The client R picks one of the n forwarding agents (FAs) at random. Call it Forwarding Agent S. As described earlier, the client also picks a group of k agents to which the Forwarding Agent S belongs. Let these agents be represented by the names S=A₁, A₂, A₃, . . . , A_k.

Let P_i(Z) represent an encryption of Z using the public key of agent A_i. R encrypts his or her address D recursively with each of the k public keys of these k FAs, thus arriving at P₁(P₂( . . . (P_k(D)) . . . )). Note that since a commutative encryption scheme has been adopted such as the RSA encryption algorithm, the order in which the k encryptions are performed to produce this “onion address” is irrelevant.

R then proceeds to send this “onion address” to the Forwarding Agent S along with his or her choice of pseudonym, say X. Of course, the Forwarding Agent S must not realize the correlation between the pseudonym and the actual address to S. So, the messages sent during registration must be sent through a scheme that protects the anonymity of the sender. This can be achieved, for instance, if the Forwarding Agent S is also a registered user of the system and has publicized its pseudonym, which can be used by R to anonymously send a message to S.

All messages intended for R will be addressed to X@S. These messages will first reach the Forwarding Agent S, and then go through a sequence of FAs to finally reach R, as described below.

Message Forwarding

Once the pseudonym X has been registered with a Forwarding Agent S, messages meant for pseudonym X can be accepted and successfully forwarded to the intended recipient. This takes place as follows.

Once the Forwarding Agent S obtains a message intended for X, it looks up X in its internal table. It retrieves two pieces of information from the table; an encrypted version of the address of X (which we will call the “onion address” of X (see Syverson)), as well as the group of FAs to be used for forwarding. The Forwarding Agent S then creates the list of the FAs that the message will pass through; that is, all FAs other than S who will have to “peel the onion” before the address of the intended recipient is revealed. This list contains all the members of the appropriate group except the Forwarding Agent S itself. S affixes this list to the head of the message.

ENTRIES SHOWN:
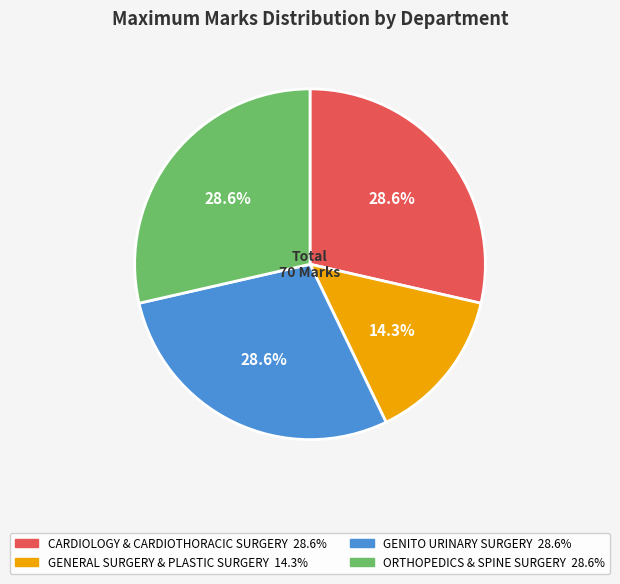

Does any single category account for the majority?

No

* * *

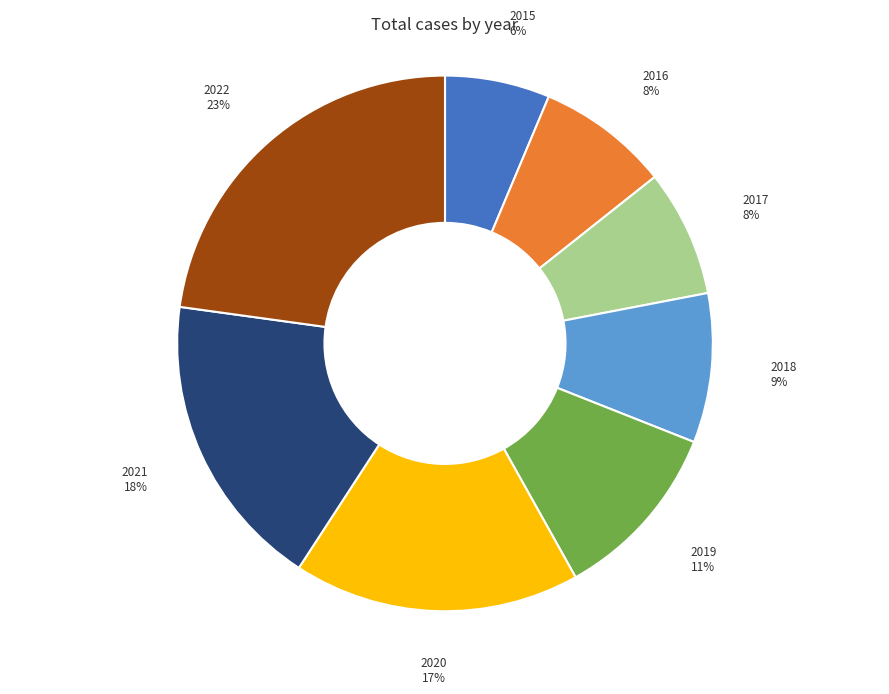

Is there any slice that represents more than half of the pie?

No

PROBLEMS AND TASKS:
A: Translate this sentence from the forwarding-agent text above into Spanish: "All messages intended for R will be addressed to X@S."
B: Write the next part of the forwarding-agent text, starting right after its final sentence.

TASK-BY-TASK RESULTS:
A: Todos los mensajes destinados a R se dirigirán a X@S.

B:
The list of FAs needed for X is S=A₁, A₂, . . . A_k. S “peels” one layer of the onion address of X, by applying its private key on the encrypted address, and places this peeled address in the message. S then selects the next forwarding agent at random and forwards the message to it.

Every other agent that receives this message performs some verifications to ensure that the protocol has been followed correctly by other agents so far. It then removes one layer of encryption from the onion address received by it. If it is the last agent, it forwards the message to the address thus obtained. Otherwise, it selects an agent at random from the list of agents to be visited contained in the message header. It then forwards the message to the selected agent after updating certain information, including the list of unvisited agents and the onion address, in the message header.

Encryption

All communication between any two Forwarding Agents is encrypted so that an eavesdropper is not able to correlate messages entering and leaving an agent. Such encryption may be dispensed with if it is not considered necessary to guard against global eavesdroppers (for instance, if the FAs are spread far and wide geographically preventing anyone from tracing a message from its point of origin to its terminus).

Each pseudonym shares a secret symmetric key with the FA with which it is registered. When the FA receives a message intended for that pseudonym, it encrypts the message with this symmetric key, after adding a fixed number of random bytes to each encryption block of the message. For example, if the 64-bit DES (Data Encryption Standard) is used, the FA inserts two random bytes before every six bytes of the actual message, and then encrypts the message. The recipient simply discards the first two bytes of every 8-byte block that he receives. The purpose is to defeat attacks in which an adversary sends multiple, identical copies of a message in succession.

DETAILED DESCRIPTION

At each step, the process outlined above takes place as illustrated in FIG. 2. Each agent A, on receiving a message, first verifies that the signed sequence of steps that the message has supposedly gone through is consistent. This is shown in FIG. 2 starting at decision block 500, which determines if A is the first agent. If not, execution continues to function block 2000. Otherwise, the appropriate data is retrieved using an internal table lookup in function block 1000 and the message is encrypted in function block 1500.

This encryption is illustrated in detail in FIG. 3 and involves 3 steps. In function block 1510, the message is split into blocks of a fixed size. Then in function block 1520, each such block is prefixed with a fixed number of random bits, producing blocks of a larger size. In function block 1530, A retrieves the public key (or shared symmetric key) of the intended recipient and encrypts each block with this key. Following this, the execution continues to function block 2000 in FIG. 2.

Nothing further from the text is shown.